Ribbon Pakoda

Ribbon Pakoda is a famous traditional South Indian savory that is made in most of the households during Diwali. Famously known as Ribbon Pakoda due to its appearance that resembles ribbon, this yummy crunchy snack is also known as Ola Pakoda, Nada or Ribbon Murukku. It is a very simple to make snack that can be whipped with ingredients easily available in the pantry.

Ribbon Pakoda

As mentioned in the Easy Pottukadalai Murukku post, my family loves to munch on crispy snacks. Their favorites are Murukkus and Ribbon Pakoda. Until I was working, I wasn’t too much inclined in preparing home made snacks. Well, munching on them if prepared by my Grandmother was my favorite time pass as a kid. But with kids, life has changed for the better in all facets and cooking being one among them. To cater to their snacks need, I started preparing them at home. As a fixed routine, either Murukkus or Ribbon Pakodas are prepared week after week to replenish the diminishing stock. So for this week, it was Ribbon Pakoda and thought to blog my family’s favorite savory.
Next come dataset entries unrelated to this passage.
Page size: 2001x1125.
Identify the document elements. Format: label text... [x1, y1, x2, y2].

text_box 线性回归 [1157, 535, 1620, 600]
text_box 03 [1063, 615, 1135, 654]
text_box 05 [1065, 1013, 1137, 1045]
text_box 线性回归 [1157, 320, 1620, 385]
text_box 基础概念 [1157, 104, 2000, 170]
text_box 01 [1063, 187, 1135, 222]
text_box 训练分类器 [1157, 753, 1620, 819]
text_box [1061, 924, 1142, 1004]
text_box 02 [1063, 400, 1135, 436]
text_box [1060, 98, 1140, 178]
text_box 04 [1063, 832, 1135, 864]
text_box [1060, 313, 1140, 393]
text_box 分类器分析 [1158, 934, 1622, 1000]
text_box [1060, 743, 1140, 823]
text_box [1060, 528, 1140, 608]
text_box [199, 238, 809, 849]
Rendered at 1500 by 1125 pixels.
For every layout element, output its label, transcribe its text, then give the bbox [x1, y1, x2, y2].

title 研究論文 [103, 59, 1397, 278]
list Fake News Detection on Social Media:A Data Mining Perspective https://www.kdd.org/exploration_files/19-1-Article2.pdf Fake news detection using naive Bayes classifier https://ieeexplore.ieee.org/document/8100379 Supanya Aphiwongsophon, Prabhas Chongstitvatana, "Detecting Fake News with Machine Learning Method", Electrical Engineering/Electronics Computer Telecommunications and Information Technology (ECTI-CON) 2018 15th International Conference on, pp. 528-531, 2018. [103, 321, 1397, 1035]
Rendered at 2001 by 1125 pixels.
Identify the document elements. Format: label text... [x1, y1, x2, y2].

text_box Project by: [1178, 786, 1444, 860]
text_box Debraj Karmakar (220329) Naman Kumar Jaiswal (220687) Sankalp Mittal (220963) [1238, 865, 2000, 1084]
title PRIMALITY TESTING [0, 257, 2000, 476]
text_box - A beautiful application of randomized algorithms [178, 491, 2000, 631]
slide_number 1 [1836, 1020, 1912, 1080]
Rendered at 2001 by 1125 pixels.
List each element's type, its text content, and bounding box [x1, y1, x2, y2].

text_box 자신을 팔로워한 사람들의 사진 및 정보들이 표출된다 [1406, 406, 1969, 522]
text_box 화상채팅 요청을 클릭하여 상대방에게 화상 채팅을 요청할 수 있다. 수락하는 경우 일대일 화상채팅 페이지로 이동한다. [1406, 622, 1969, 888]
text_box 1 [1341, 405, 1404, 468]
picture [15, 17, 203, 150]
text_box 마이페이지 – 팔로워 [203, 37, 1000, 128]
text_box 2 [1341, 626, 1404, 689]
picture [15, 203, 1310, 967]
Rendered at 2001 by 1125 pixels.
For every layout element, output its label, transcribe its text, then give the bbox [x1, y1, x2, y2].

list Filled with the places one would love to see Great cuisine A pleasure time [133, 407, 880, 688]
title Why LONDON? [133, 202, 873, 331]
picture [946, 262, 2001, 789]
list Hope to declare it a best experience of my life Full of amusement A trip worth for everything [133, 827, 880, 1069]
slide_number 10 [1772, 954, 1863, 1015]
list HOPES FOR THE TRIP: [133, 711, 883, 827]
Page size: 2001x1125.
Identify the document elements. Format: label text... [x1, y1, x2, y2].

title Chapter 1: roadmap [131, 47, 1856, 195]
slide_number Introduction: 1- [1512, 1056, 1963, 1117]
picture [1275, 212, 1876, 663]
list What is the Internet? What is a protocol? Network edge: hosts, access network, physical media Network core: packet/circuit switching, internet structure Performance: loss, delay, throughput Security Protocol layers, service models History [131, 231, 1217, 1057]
Rice flour  or Arisi maavu -1 ½ cups
Besan or Gram flour or Kadalai maavu – 1 ½ cups
Unsalted butter – 1 ½ tbsps (at room temperature)
Garlic – 1 whole bulb or 15 cloves
Red chilli powder – 1 ½ tsps or to taste
Hing – two big pinches or ¾ tsp
Salt to taste
Water to make the dough
Oil for deep frying and greasing the mold


Preparation time – 10 mins
Cooking time – 45 mins
Total time – 55 mins
Yields around 6-7 cups of Ribbon Pakoda

  1. Take garlic cloves and about ¼ cup of water in a small mixer jar. Run it for 2 mins or until the garlic cloves are crushed finely. Filter this juice using a strainer and retain it for later use.
  2. Take butter, flours, red chilli powder, asafoetida and salt to taste in a wide bowl. Using your hands, mix until everything combines well.
  3. Add the garlic juice to the flour-butter-chilli powder-salt dry mixture and mix.
  4. Add water little by little to the flour and make soft and pliable dough. You can check for salt and spice levels at this stage, adjust and add accordingly.
  5. Grease the mold. Place the ribbon pakoda plate into greased mold. I used the plate with four wide thin slots used for making ribbon pakoda (Refer stepwise pictures).
  6. Make small logs of the dough and fill in the greased mold.
  7. Heat oil in a pan/kadai until hot for frying. To check if oil is hot, drop a pinch of the prepared dough, it if rises instantly, the temperature is perfect and oil is ready for frying. Now reduce the flame to low-medium, carefully press the ribbons directly over the oil in a concentric manner (Refer stepwise pictures). Alternatively, you can squeeze ribbons of 5-6 inches.
  8. Cook one side till the sizzling sound ceases or bubbles in the oil settles. Flip it over to the other side and fry both sides till golden brown.
  9. Cooked pakoda will start settling at the bottom of the pan/kadai, remove using a slotted ladle and drain excess oil using a colander or paper towel. Repeat the same for the rest of the dough.
  10. Cool the ribbon pakodas completely, break them into smaller sized ribbons and then store it in an airtight container.

Serve the crispy and crunchy ribbon pakodas along with evening tea/coffee or snack on it whenever you feel like. At my place, prepared stock lasts no longer than 3-4 days as my family devours them instantly at any time of the day.

Ribbon Pakoda


  1. Both home made or store bought flours works fine for this recipe. I used store bought rice flour and home made besan.
  2. For variations, you can add ajwain or sesame seeds instead of hing.
  3. You can also add pepper powder in place of red chilli powder.
  4. Instead of butter, you can also add two table spoons of hot oil while making the dough.
  5. Do not overcrowd the kadai/pan while frying.
  6. Always keep the dough covered while frying; else the ribbon pakoda may turn red when fried.